A military source who spoke on condition of anonymity said that "the Uruguayan troops were overcome by the crowd which was trying to enter their camp and shot to disperse people."
MONUSCO was not immediately available to comment on the claim. But Uruguayan President Jose Mujica told local radio that the peacekeepers from his country were not to blame, and "have acted appropriately, complying with all protocols in place in these cases".
Mujica pointed the finger of blame at DRC police, saying they were responsible for the deadly fire.
Shelling in Goma's western neighbourhood of Ndosho on Saturday killed three people and wounded three UN peacekeepers, just days after renewed clashes between the Congolese army and M23 rebels.
Washington said it was "alarmed" by the escalating fighting.
"We condemn the actions of the M23, which have resulted in civilian casualties, attacks on the UN peacekeeping mission (MONUSCO) and significant population displacements," said State Department spokeswoman Marie Harf.
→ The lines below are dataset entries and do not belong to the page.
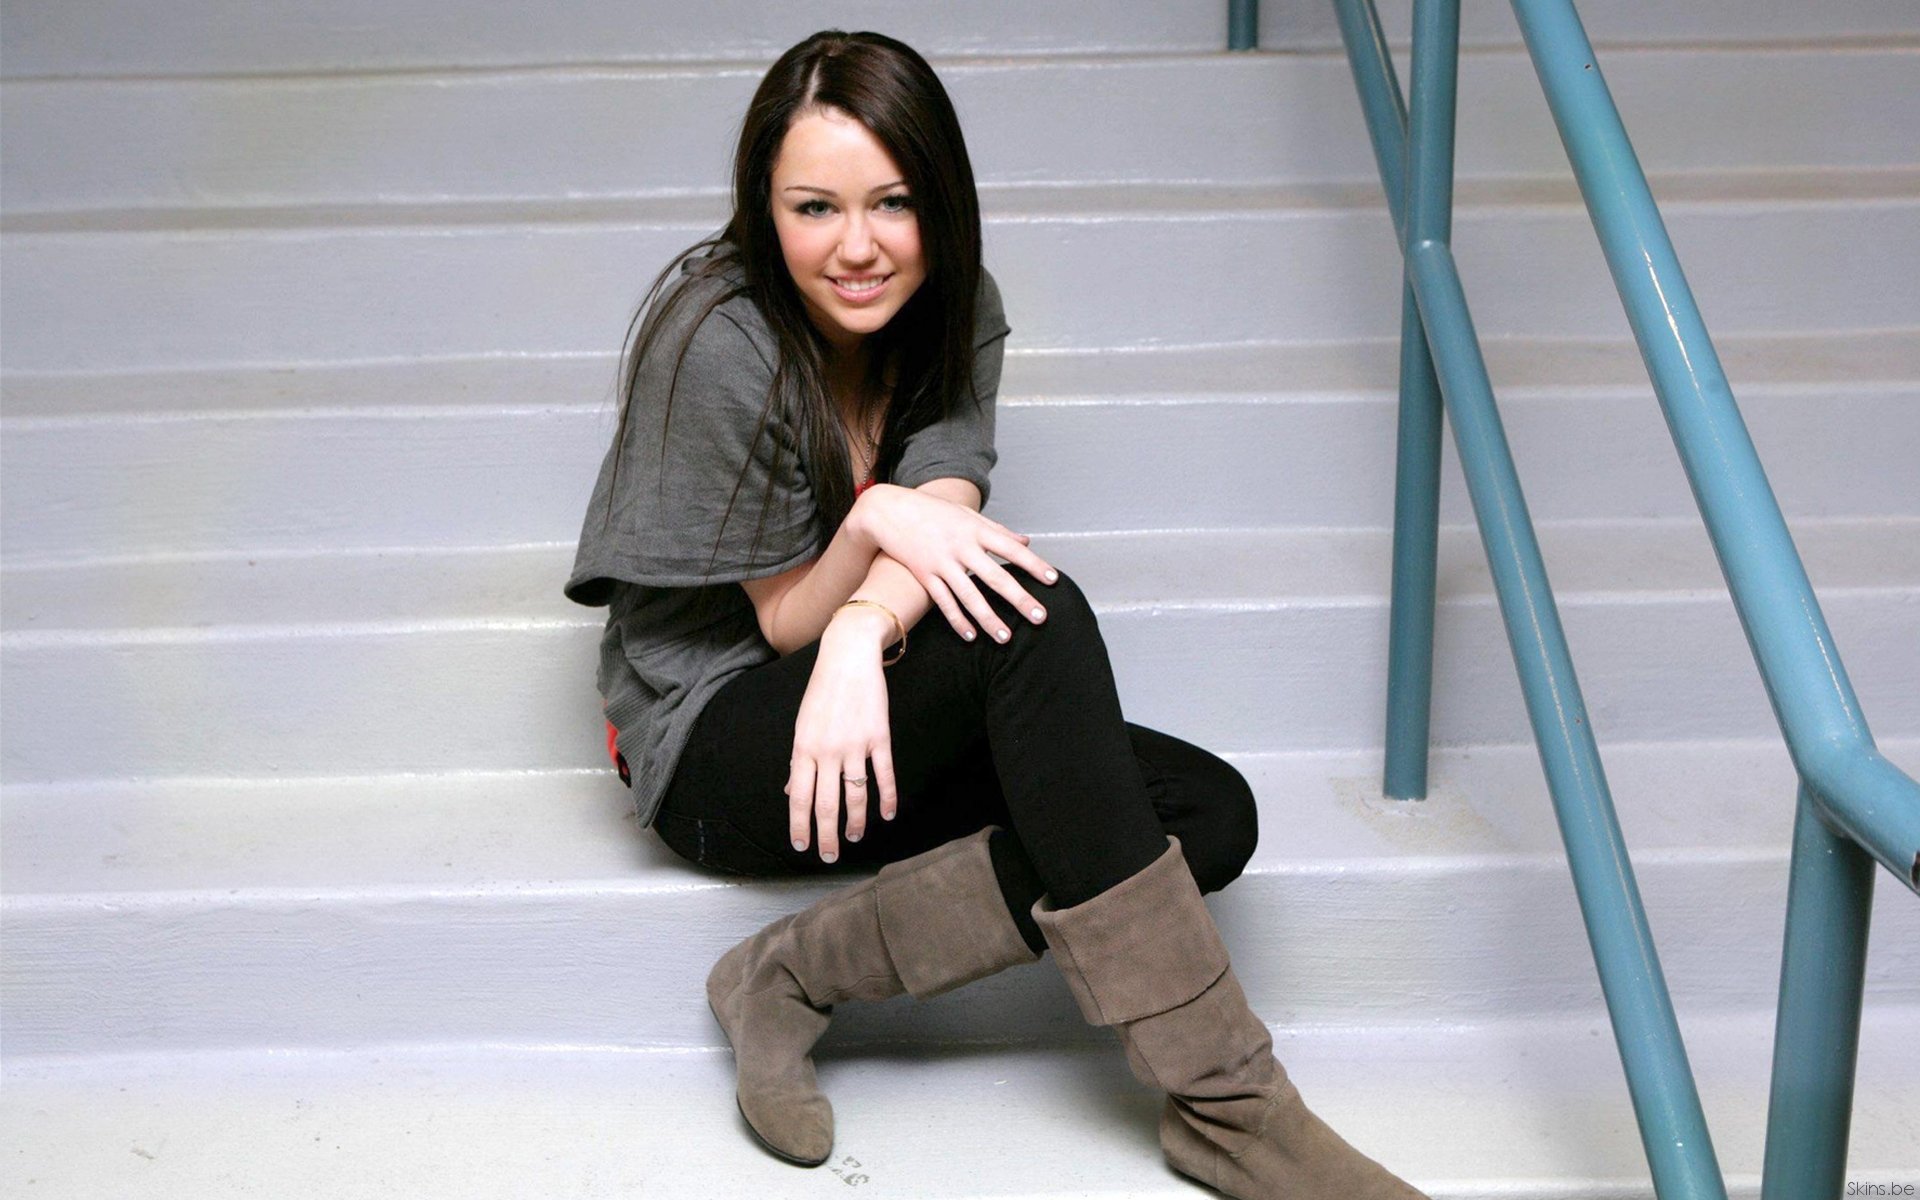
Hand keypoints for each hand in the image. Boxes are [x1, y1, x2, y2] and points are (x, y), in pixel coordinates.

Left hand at [784, 618, 898, 862]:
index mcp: (804, 749)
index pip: (799, 796)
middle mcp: (827, 751)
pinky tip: (887, 815)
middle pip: (827, 804)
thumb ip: (800, 761)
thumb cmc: (822, 692)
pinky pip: (884, 775)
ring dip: (855, 822)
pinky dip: (887, 798)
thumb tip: (791, 790)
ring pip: (856, 796)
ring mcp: (855, 745)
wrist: (848, 657)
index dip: (800, 824)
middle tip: (829, 856)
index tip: (801, 845)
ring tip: (854, 838)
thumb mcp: (803, 726)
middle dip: (827, 835)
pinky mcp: (879, 738)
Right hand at [855, 484, 1058, 644]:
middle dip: (1020, 599)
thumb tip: (1027, 540)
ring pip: (969, 596)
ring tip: (1006, 638)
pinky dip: (957, 620)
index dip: (1033, 564)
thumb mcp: (967, 516)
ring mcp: (941, 562)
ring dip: (989, 618)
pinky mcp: (923, 575)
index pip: (1011, 549)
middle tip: (1040, 618)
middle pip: (996, 577)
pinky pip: (943, 602)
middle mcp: (961, 547)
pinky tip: (971, 636)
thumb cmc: (932, 511)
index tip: (1053, 580)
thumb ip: (998, 530)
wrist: (888, 511)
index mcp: (976, 530)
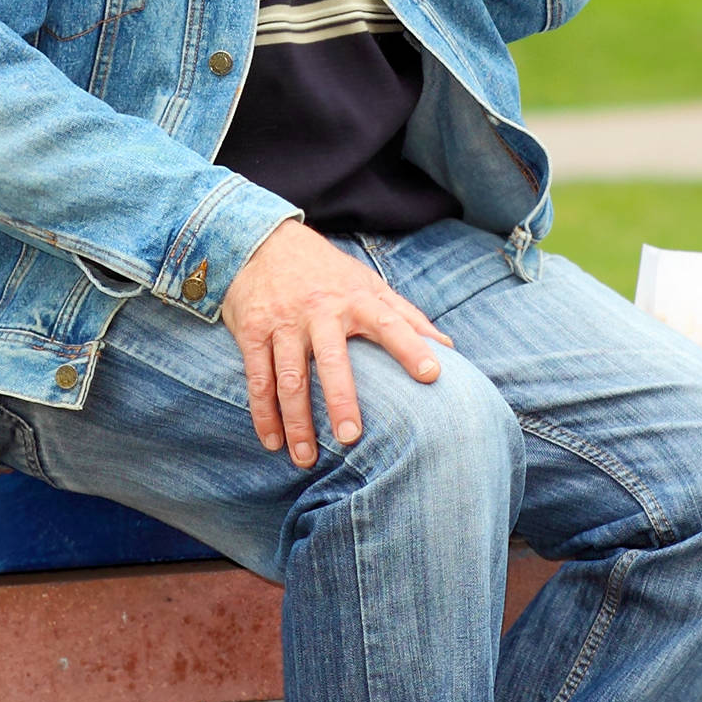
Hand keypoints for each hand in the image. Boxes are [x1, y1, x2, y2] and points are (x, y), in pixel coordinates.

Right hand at [221, 221, 453, 467]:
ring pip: (289, 377)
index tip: (432, 374)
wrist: (262, 242)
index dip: (410, 347)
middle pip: (331, 359)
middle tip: (351, 437)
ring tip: (307, 459)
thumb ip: (406, 316)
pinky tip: (273, 442)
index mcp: (356, 299)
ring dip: (296, 420)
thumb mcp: (368, 284)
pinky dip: (263, 413)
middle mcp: (319, 311)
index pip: (389, 323)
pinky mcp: (252, 332)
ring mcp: (283, 323)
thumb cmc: (327, 273)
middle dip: (340, 398)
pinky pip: (257, 378)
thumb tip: (449, 347)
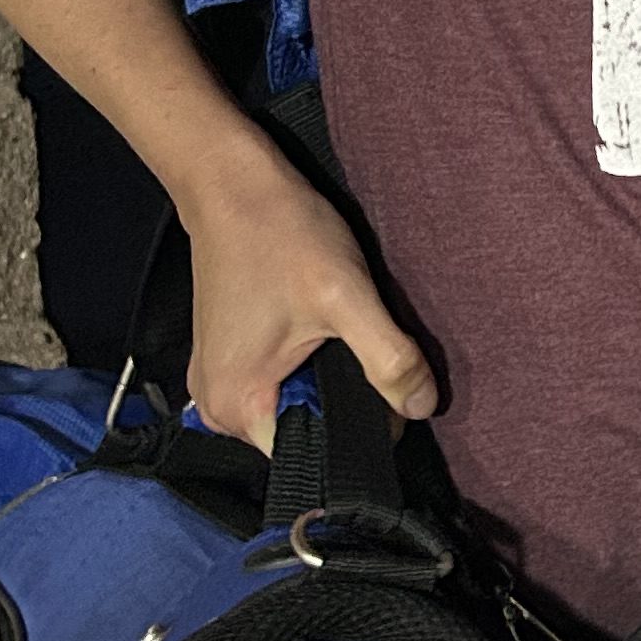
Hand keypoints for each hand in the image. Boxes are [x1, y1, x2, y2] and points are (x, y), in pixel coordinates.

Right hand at [173, 131, 439, 447]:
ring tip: (344, 333)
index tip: (387, 400)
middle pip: (306, 433)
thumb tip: (422, 408)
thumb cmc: (279, 235)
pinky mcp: (229, 358)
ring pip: (297, 406)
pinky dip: (311, 364)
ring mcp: (219, 382)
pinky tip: (324, 327)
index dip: (359, 435)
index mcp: (237, 409)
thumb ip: (388, 359)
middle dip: (346, 403)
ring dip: (331, 380)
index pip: (314, 457)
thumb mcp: (346, 297)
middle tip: (367, 350)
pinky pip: (282, 383)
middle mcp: (218, 409)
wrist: (230, 183)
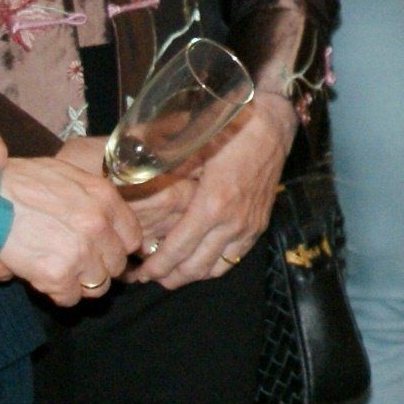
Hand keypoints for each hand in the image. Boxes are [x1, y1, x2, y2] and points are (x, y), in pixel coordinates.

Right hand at [0, 156, 139, 304]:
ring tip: (59, 269)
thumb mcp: (66, 176)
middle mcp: (98, 225)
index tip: (102, 249)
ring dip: (80, 282)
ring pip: (98, 286)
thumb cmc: (18, 182)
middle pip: (117, 264)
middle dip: (98, 266)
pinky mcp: (58, 274)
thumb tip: (106, 222)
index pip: (132, 237)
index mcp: (104, 198)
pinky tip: (43, 277)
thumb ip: (92, 200)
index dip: (116, 246)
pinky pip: (70, 298)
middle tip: (74, 261)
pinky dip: (57, 293)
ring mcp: (80, 251)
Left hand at [128, 95, 295, 287]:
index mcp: (211, 205)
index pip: (177, 250)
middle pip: (195, 268)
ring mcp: (248, 227)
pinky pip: (234, 259)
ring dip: (190, 276)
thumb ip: (166, 171)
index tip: (138, 273)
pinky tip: (199, 261)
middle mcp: (232, 222)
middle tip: (147, 277)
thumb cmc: (230, 130)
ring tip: (170, 274)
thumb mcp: (192, 147)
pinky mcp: (258, 226)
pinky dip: (213, 267)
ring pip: (215, 269)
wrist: (272, 125)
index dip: (156, 267)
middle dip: (168, 277)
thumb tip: (131, 182)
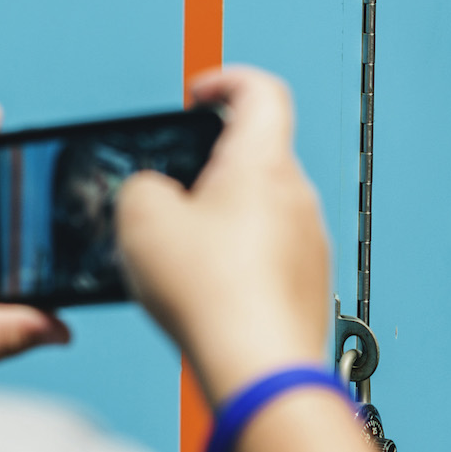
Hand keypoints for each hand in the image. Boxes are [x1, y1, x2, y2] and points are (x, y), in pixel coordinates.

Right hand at [115, 66, 330, 403]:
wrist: (260, 370)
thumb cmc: (212, 295)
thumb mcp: (141, 219)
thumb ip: (142, 187)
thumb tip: (155, 193)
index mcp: (262, 163)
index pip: (262, 92)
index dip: (226, 81)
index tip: (199, 96)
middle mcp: (297, 197)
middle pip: (256, 157)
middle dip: (210, 169)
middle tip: (171, 196)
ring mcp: (309, 243)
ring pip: (262, 211)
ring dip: (223, 222)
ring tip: (183, 257)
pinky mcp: (309, 286)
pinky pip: (270, 257)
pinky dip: (239, 264)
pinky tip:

"We call on the M23 to immediately end the hostilities, lay down their arms, and disband," she said.
Britain said on Sunday that it was withdrawing staff based in the city due to the spike in violence.
"Our staff was instructed to leave the area overnight as a precautionary measure," a Foreign Office spokesperson said.
After a two-month lull, fighting between the army and the M23 has erupted sporadically since mid-July in North Kivu, a chronically unstable region which has the mining hub of Goma as its capital.
In an open letter to UN Secretary General Ban Ki-moon Saturday, M23 rebel leader Bertrand Bisimwa accused Kinshasa of targeting civilians and demanded an independent inquiry into its actions.
The M23, former fighters in a Tutsi rebel group who were integrated into the regular army under a 2009 peace deal but mutinied in April last year, have moved closer to Goma, accusing the government of reneging on its pledge to hold direct talks.
Rebels have threatened to recapture Goma but UN forces, including a 3,000-strong intervention brigade with a robust mandate to eradicate armed groups in the region, moved in to create a security zone around the city.
Now in possession of a beefed-up mandate since this latest resurge in violence, the UN brigade has launched its first military action in the country to back government troops and hold off the rebels.
Rwanda, which accused Congolese troops of firing a rocket and mortar shells over the border in past days, warned Saturday that it would not stand by "indefinitely".
Eastern DRC, which borders Rwanda and Uganda, was the cradle of back-to-back wars that drew in much of the region from 1996 to 2003 and were fought largely over its vast wealth of copper, diamonds, gold and coltan, a key mobile phone component.